In the 1920s, insulin changed the medical world. The 1940s brought us the wonder drug penicillin. In the 1960s, experimental organ transplants gave patients new life. Now in the 21st century, researchers are realizing that the answer to good health may already be within us.

“Regenerative medicine’s potential was realized long ago,” says Dr. Jim Woodgett, Director of Research at the Samuel Lunenfeld Research Institute of Mount Sinai Hospital. Regenerative medicine refers to enabling the human body to repair, replace, restore and regenerate its own damaged or diseased cells, tissues and organs.

“We’ve known that as biological organisms we self-renew, and we do a pretty good job of it throughout our lives. Now, we are learning how to exploit these processes in repairing tissue damage caused by disease.”

Researchers at the Lunenfeld are leading the charge in regenerative medicine. In a recent study, Lunenfeld Senior Investigator Dr.
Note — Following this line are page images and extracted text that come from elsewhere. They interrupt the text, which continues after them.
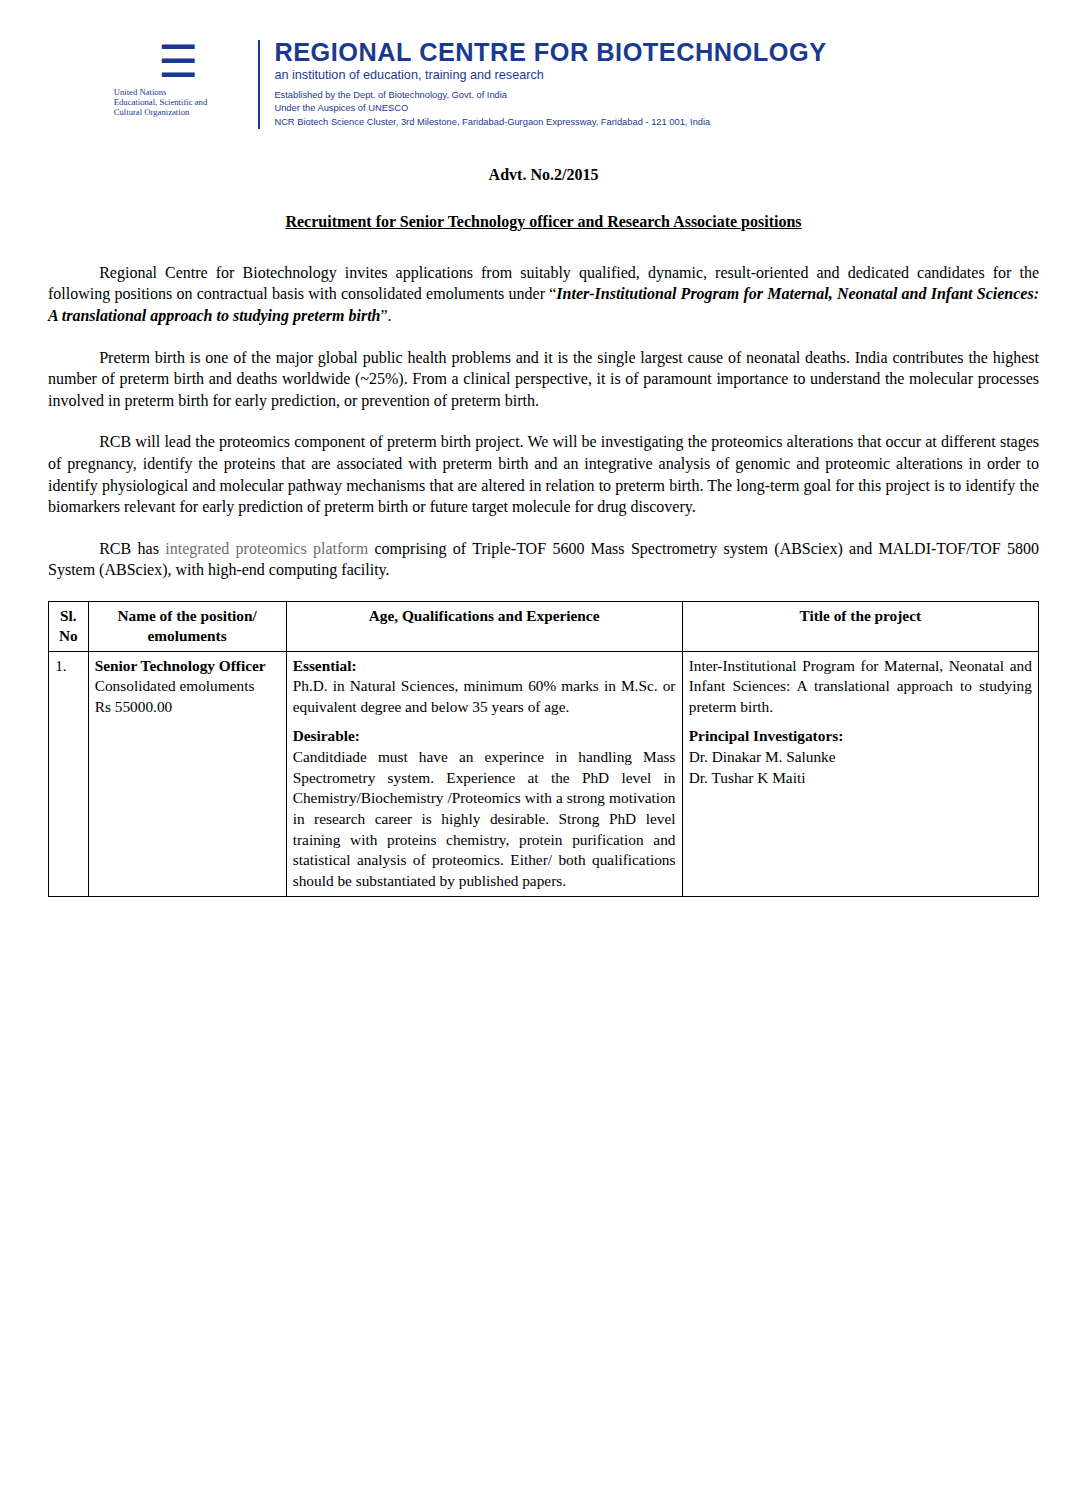☰
United Nations
Educational, Scientific and
Cultural Organization
REGIONAL CENTRE FOR BIOTECHNOLOGY
an institution of education, training and research
Established by the Dept. of Biotechnology, Govt. of India
Under the Auspices of UNESCO
NCR Biotech Science Cluster, 3rd Milestone, Faridabad-Gurgaon Expressway, Faridabad - 121 001, India
Advt. No.2/2015
Recruitment for Senior Technology officer and Research Associate positions
Regional Centre for Biotechnology invites applications from suitably qualified, dynamic, result-oriented and dedicated candidates for the following positions on contractual basis with consolidated emoluments under “Inter-Institutional Program for Maternal, Neonatal and Infant Sciences: A translational approach to studying preterm birth”.
Preterm birth is one of the major global public health problems and it is the single largest cause of neonatal deaths. India contributes the highest number of preterm birth and deaths worldwide (~25%). From a clinical perspective, it is of paramount importance to understand the molecular processes involved in preterm birth for early prediction, or prevention of preterm birth.
RCB will lead the proteomics component of preterm birth project. We will be investigating the proteomics alterations that occur at different stages of pregnancy, identify the proteins that are associated with preterm birth and an integrative analysis of genomic and proteomic alterations in order to identify physiological and molecular pathway mechanisms that are altered in relation to preterm birth. The long-term goal for this project is to identify the biomarkers relevant for early prediction of preterm birth or future target molecule for drug discovery.
RCB has integrated proteomics platform comprising of Triple-TOF 5600 Mass Spectrometry system (ABSciex) and MALDI-TOF/TOF 5800 System (ABSciex), with high-end computing facility.
| Sl. No | Name of the position/ emoluments | Age, Qualifications and Experience | Title of the project |
| --- | --- | --- | --- |
| 1. | Senior Technology Officer Consolidated emoluments Rs 55000.00 | Essential: Ph.D. in Natural Sciences, minimum 60% marks in M.Sc. or equivalent degree and below 35 years of age. Desirable: Canditdiade must have an experince in handling Mass Spectrometry system. Experience at the PhD level in Chemistry/Biochemistry /Proteomics with a strong motivation in research career is highly desirable. Strong PhD level training with proteins chemistry, protein purification and statistical analysis of proteomics. Either/ both qualifications should be substantiated by published papers. | Inter-Institutional Program for Maternal, Neonatal and Infant Sciences: A translational approach to studying preterm birth. Principal Investigators: Dr. Dinakar M. Salunke Dr. Tushar K Maiti |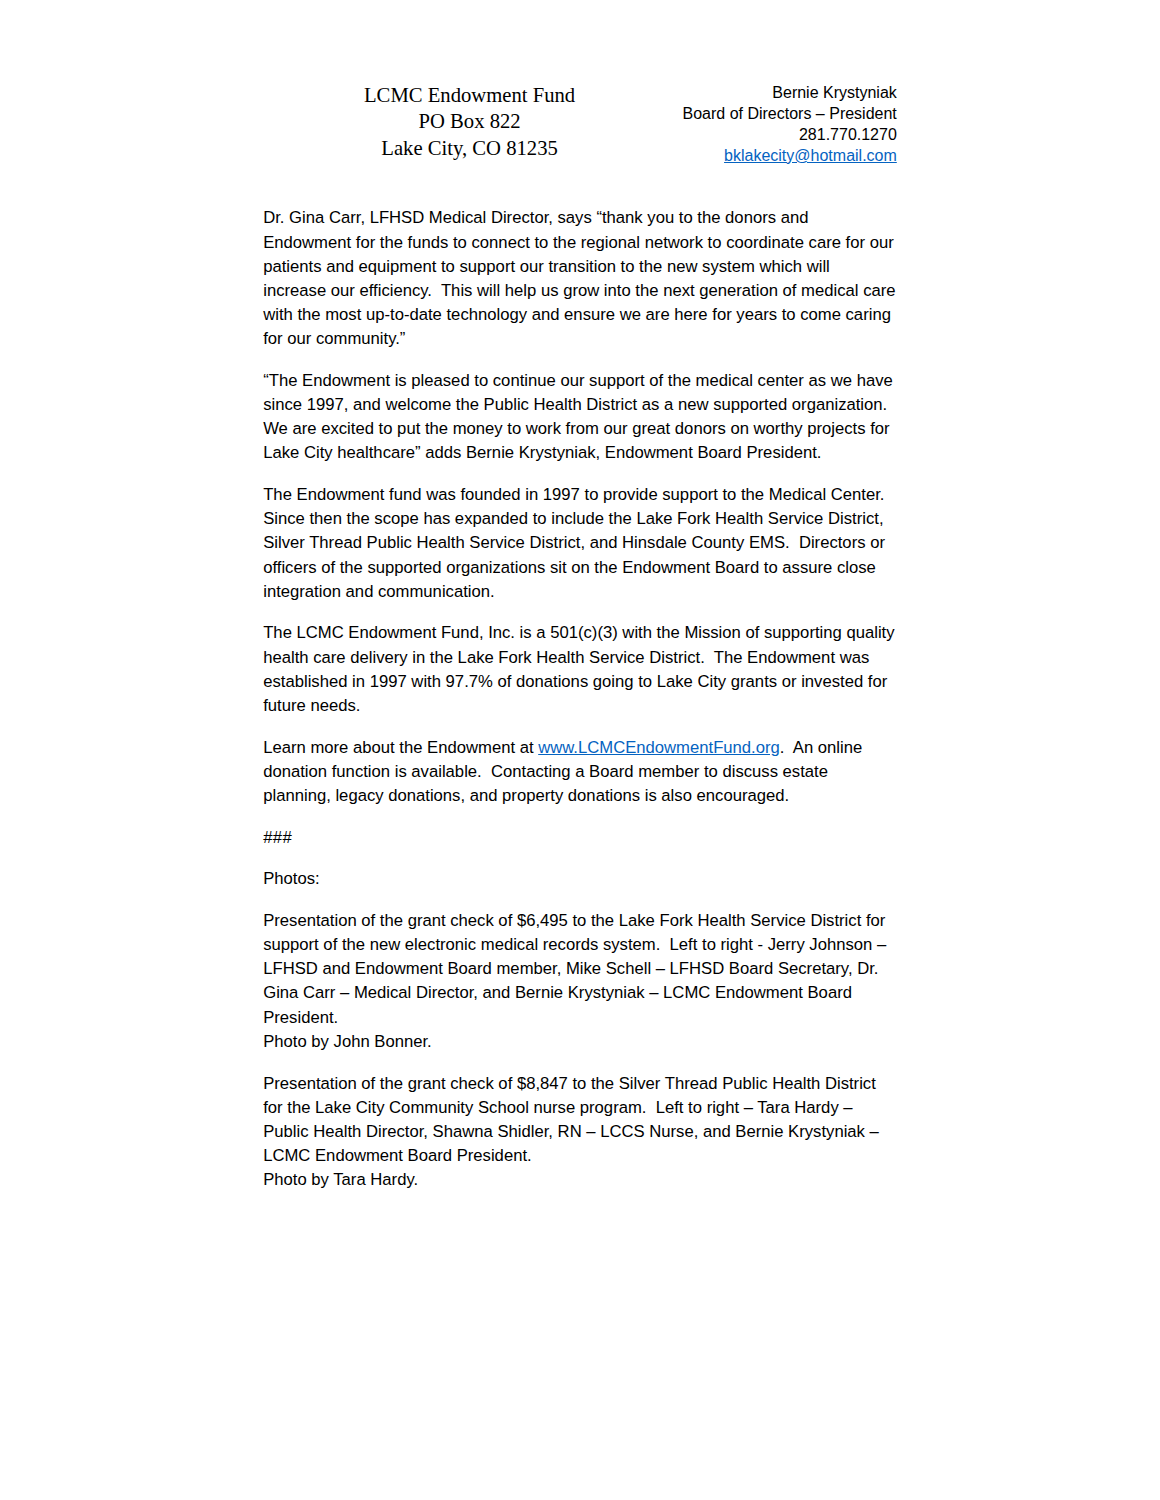LCMC Endowment Fund
PO Box 822
Lake City, CO 81235
Bernie Krystyniak
Board of Directors – President
281.770.1270
bklakecity@hotmail.com
Dr. Gina Carr, LFHSD Medical Director, says “thank you to the donors and Endowment for the funds to connect to the regional network to coordinate care for our patients and equipment to support our transition to the new system which will increase our efficiency. This will help us grow into the next generation of medical care with the most up-to-date technology and ensure we are here for years to come caring for our community.”
“The Endowment is pleased to continue our support of the medical center as we have since 1997, and welcome the Public Health District as a new supported organization. We are excited to put the money to work from our great donors on worthy projects for Lake City healthcare” adds Bernie Krystyniak, Endowment Board President.
The Endowment fund was founded in 1997 to provide support to the Medical Center. Since then the scope has expanded to include the Lake Fork Health Service District, Silver Thread Public Health Service District, and Hinsdale County EMS. Directors or officers of the supported organizations sit on the Endowment Board to assure close integration and communication.
The LCMC Endowment Fund, Inc. is a 501(c)(3) with the Mission of supporting quality health care delivery in the Lake Fork Health Service District. The Endowment was established in 1997 with 97.7% of donations going to Lake City grants or invested for future needs.
Learn more about the Endowment at www.LCMCEndowmentFund.org. An online donation function is available. Contacting a Board member to discuss estate planning, legacy donations, and property donations is also encouraged.
###
Photos:
Presentation of the grant check of $6,495 to the Lake Fork Health Service District for support of the new electronic medical records system. Left to right - Jerry Johnson – LFHSD and Endowment Board member, Mike Schell – LFHSD Board Secretary, Dr. Gina Carr – Medical Director, and Bernie Krystyniak – LCMC Endowment Board President. Photo by John Bonner.
Presentation of the grant check of $8,847 to the Silver Thread Public Health District for the Lake City Community School nurse program. Left to right – Tara Hardy – Public Health Director, Shawna Shidler, RN – LCCS Nurse, and Bernie Krystyniak – LCMC Endowment Board President. Photo by Tara Hardy.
Andras Nagy discovered a new method of creating stem cells that could lead to possible cures for devastating diseases including spinal cord injury, macular degeneration, diabetes and Parkinson’s disease. The study accelerates stem cell technology and provides a road map for new clinical approaches to regenerative medicine.

Dr. Nagy and his team are improving methods of reprogramming adult cells to become another type of cell in the body - and can now harvest stem cells from a patient’s own skin.

“We hope that these stem cells will form the basis for treatment for many diseases and conditions that are currently considered incurable,” says Dr. Nagy, who created the first human embryonic stem cell lines in Canada in 2005.

Stem cells have a built-in capacity to be coaxed into becoming certain other cell types in the adult body. Unlike the majority of human cells which have a specified function, stem cells can generate different types of cells.

Nagy’s colleague, Lunenfeld Associate Scientist Dr. Ian Rogers researches blood stem cells. Using the discarded umbilical cords of newborn babies after delivery, he “tricks” the blood cells into becoming pancreas, muscle and neural tissues. Dr. Rogers’ lab has designed a method to grow cells that would treat type 1 diabetes, regulate insulin in patients and improve circulation in those with type 2 diabetes.

Dr. Rita Kandel, clinician-scientist and Chief of Pathology and Laboratory Medicine at Mount Sinai, works with stem cells to then grow more cells that can replace damaged tissue. Dr. Kandel’s work helps to create articular joints. In other words, Dr. Kandel and her team are working toward making tissues in the lab that can be transplanted directly into a patient to remedy aging knees and hips, or repair joints damaged by sports injuries. Her lab is also creating intervertebral discs to solve degenerative disc disease — a condition that affects 80 per cent of the population at some point in their lives.

“It’s living tissue that’s your own — it’s a permanent replacement,” says Dr. Kandel. “Regenerative medicine is the medicine of the future.”